More than 300 children, most under age 5, in Gambia, Indonesia and Uzbekistan died last year of acute kidney injury associated with contaminated medicines, the WHO said in January.

In addition, it said the Philippines, Timor Leste, Senegal and Cambodia might be affected because they may have the medicines on sale. It also called for “immediate and concerted action” among its 194 member states to prevent more deaths.

“Because Marion’s drugs have gone to so many countries, I pray nothing happens elsewhere,” Babbar said. “The health ministry could issue an alert. They may do it. It will be good to issue an alert.”

He said he did not know whether an alert was under active consideration.

An Indian health ministry spokesperson did not immediately respond to requests for comment. Marion did not answer calls from Reuters and did not immediately respond to an email seeking comment.

A government alert would warn people in all countries to take the products off their shelves, though it carries no legal penalty.

Babbar said the drugs had also been exported to Kyrgyzstan and Cambodia.

Babbar has been part of a team that inspected Marion’s plant four times after Uzbekistan said in December the children died after consuming the company’s cough syrups. India suspended Marion’s production soon after.

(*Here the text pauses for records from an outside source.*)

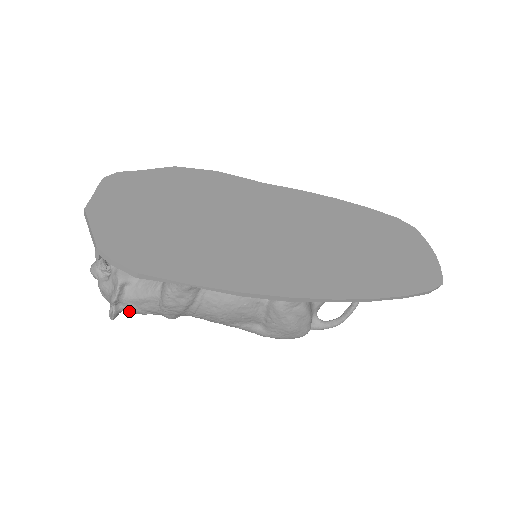
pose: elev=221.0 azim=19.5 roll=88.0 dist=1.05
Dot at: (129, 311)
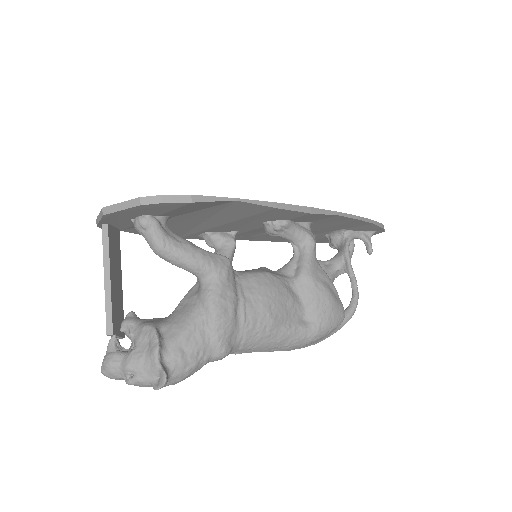
Dot at: (177, 369)
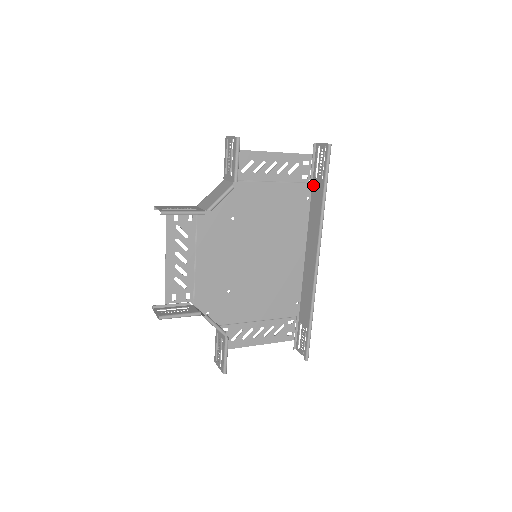
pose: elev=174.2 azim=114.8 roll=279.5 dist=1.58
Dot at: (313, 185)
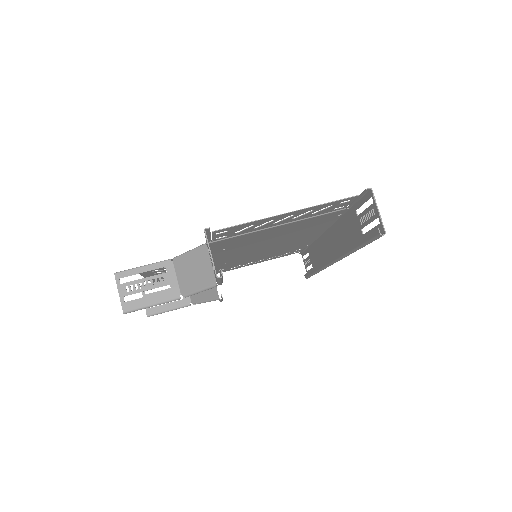
Dot at: (351, 212)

Analysis by Uzbekistan’s health ministry showed the syrups, Ambronol and DOK-1 Max, were contaminated with unacceptable amounts of diethylene glycol or ethylene glycol, the WHO said in a January medical product alert. The U.N. health watchdog said it was is important to detect and remove these substandard products from circulation.

The syrups were administered in doses higher than the standard for children, either by parents mistaking the product for anti-cold remedies or on the advice of pharmacists, according to the analysis.

India in October suspended production at Maiden for violating manufacturing standards after the WHO said four of its cough syrups may have killed dozens of children in Gambia.

Maiden has denied that its drugs were at fault for the deaths in Gambia, and tests by an Indian government laboratory found no toxins in them.